Policy Aims

As part of the Nineteenth Century Reproductions Conference that Temple's humanities departments have been hosting, I saw a presentation by Victorianist Jay Clayton arguing for humanists' increased engagement with policy applications of their research. On one hand, he argued, humanists have something valuable to add to the public conversations that goes on in various . On the other hand, such venues can provide a funding stream that can elevate humanities scholarship in the eyes of increasingly corporatized administration. (I know "corporatized" is a slur that can be loosely tossed around - but I think most readers will know what I'm talking about.)

I had the feeling his suggestions were falling on polite but deaf ears. For my part, it's tough to parse out the extent that policy panels are formulated in good faith and the extent they render legitimacy to a reverse-engineered panel, say, of bio-ethicists chosen to match the impertives decided from the outset. More than lack of instrumentality of our disciplines keeps us marginalized from the public sphere. On top of this, it really takes imagination to fit humanities scholarship into a policy orientation. Perhaps we should have more imagination than we do; perhaps we should defend the value of non-instrumental scholarship.

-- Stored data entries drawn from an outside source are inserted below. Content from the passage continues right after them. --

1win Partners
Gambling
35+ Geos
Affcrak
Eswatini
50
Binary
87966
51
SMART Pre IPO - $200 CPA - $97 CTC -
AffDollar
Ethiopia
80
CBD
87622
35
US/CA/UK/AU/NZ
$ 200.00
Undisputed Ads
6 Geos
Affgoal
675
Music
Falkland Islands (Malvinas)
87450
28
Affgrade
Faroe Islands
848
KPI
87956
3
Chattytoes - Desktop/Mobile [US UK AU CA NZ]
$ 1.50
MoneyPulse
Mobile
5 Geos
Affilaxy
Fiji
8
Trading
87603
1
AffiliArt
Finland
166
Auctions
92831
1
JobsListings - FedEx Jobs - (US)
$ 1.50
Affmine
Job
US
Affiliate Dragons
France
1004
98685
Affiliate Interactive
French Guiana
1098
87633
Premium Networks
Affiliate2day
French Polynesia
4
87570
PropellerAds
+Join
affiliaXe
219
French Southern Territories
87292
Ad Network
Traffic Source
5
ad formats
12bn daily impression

At the very least, though, Clayton's paper made me wonder about a relative silence of film and media scholars in two policy issues that affect us profoundly: intellectual property and media regulation. True enough, scholars outside the humanities are weighing in on these topics, from the perspective of legal scholarship or social science. But we probably have something to contribute to the conversation. I can think of a couple of things stopping us from doing so.

First, as I mentioned, the policy "conversation" seems rigged. Intellectual property and media regulation in particular are seen as special interest political spoils. No one is going to listen to humanities academics for the same reason no one is going to listen to anyone not contributing campaign funds.

Second, our theories sometimes discount small-scale decisions in favor of a broad-brushstroke conception of ideological systems. Whereas individual scholars can be very engaged in particular political votes and decisionmaking, as a discipline we seem to have walled ourselves off from political science, law, and media economics. The big exception here is political economy approaches in television studies, but even here the tendency among humanists is to read political economy research as evidence that the media landscape is all doomed as corporate structure, rather than to imagine certain corporate practices as better than others, certain monopolistic configurations more beneficial than others.

Finally, as media scholars we need the good will of the culture industries. For all the times media companies' litigious nature hampers intellectual ferment (think of the difficulty of extracting and organizing media clips for pedagogical use), there are the many ways that private, profit-driven activity has its benefits, such as the creation of a home-video market with restored, digital versions of a wide selection of narrative films. It's hard to bite that hand that feeds your research.

For all the impediments, though, we could stand to reflect more thoroughly on what exactly our disciplinary knowledge - textual, theoretical, and historical - tells us about the two main policy battles over contemporary media culture.